Secondo il nuovo cronoprogramma, approvato dai tecnici del Comune di Brindisi, dovevano essere realizzati in 194 giorni complessivi l’intero corpo ferroviario: un ponte metallico sul canale di Levante, uno sul Fiume Grande, un viadotto di 150 metri e un altro di 370 metri, la posa in opera dei binari e delle traversine, la posa degli scambi.
A marzo 2018 la situazione era pressoché al punto di partenza, ossia quasi zero. Nonostante questo, proprio negli ultimi giorni, pare che il Consorzio abbia ottenuto, non si comprende bene sulla scorta di quali garanzie, un’ulteriore proroga da parte del Comune di Brindisi. Il nuovo termine è fissato per marzo 2019, ma chi ha una minima conoscenza della complessità dei lavori che dovrebbero essere svolti, assicura che il tempo necessario è molto superiore. Servono anni.

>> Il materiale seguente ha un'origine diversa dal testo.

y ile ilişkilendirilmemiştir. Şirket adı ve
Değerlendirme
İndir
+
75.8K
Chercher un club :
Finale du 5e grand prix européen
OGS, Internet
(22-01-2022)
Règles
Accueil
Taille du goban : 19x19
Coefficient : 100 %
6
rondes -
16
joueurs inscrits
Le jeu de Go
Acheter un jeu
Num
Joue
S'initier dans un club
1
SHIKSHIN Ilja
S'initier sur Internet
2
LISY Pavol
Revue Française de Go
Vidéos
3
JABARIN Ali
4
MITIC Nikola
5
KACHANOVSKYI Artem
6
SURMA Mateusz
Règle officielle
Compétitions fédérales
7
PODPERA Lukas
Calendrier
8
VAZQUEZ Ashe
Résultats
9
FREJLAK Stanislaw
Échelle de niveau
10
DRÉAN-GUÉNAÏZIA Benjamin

La vicenda è anche resa ancora più complessa perché ha una sua appendice giudiziale.
Nell’aprile 2016 il Consorzio Stabile Ecit ha presentato un ricorso al Tribunale di Brindisi sostenendo di avere crediti nei confronti del Comune di Brindisi per oltre 14 milioni di euro in quanto nel corso dei lavori sarebbero emerse molteplici problematiche tra le quali alcune interferenze con le strutture già esistenti nel territorio. Tali circostanze avrebbero provocato ulteriori esborsi al Consorzio e l’impossibilità di portare a termine i lavori nei tempi stabiliti. Il Comune, all’epoca amministrato dal commissario Cesare Castelli, diede mandato al suo ufficio legale di resistere in giudizio. Sempre dall’albo pretorio del Comune risulta che già nel 2015 lo stesso Consorzio aveva adito il Tribunale di Brindisi in quanto dalla somma complessiva di quasi 450 mila euro ad esso dovuta quale anticipazione contrattuale, sarebbe stata detratta, in via compensativa, la somma di 30 mila euro. Certamente una tale conflittualità non fa ben sperare in una rapida soluzione della vicenda.

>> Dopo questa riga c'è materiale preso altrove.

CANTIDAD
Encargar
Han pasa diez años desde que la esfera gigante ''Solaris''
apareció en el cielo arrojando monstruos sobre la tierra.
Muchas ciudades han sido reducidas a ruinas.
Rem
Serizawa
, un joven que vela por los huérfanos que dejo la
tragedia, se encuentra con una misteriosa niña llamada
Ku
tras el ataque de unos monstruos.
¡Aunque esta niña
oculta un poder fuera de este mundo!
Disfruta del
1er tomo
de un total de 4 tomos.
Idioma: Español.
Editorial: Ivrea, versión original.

Insomma il rischio che il raccordo ferroviario non venga più realizzato, o che comunque trascorreranno ancora molti anni prima che esso venga completato, è forte.
Non si tratta però solo di una questione di viabilità ferroviaria ma di sicurezza della città. Mentre in queste ore per la famosa “circolare Gabrielli” viene annullato per questioni di ordine pubblico il concerto musicale del gruppo Boomdabash in un tranquillo centro commerciale, si consente la presenza di autentiche “bombe” nel cuore della città che potrebbero essere a rischio incidenti ma anche obiettivo di attentati.
In un caso e nell’altro è la burocrazia a stabilire ciò che è pericoloso e ciò che no. Ma la realtà, purtroppo, è diversa. E basta affacciarsi da una qualsiasi palazzina di via Torpisana per comprenderla.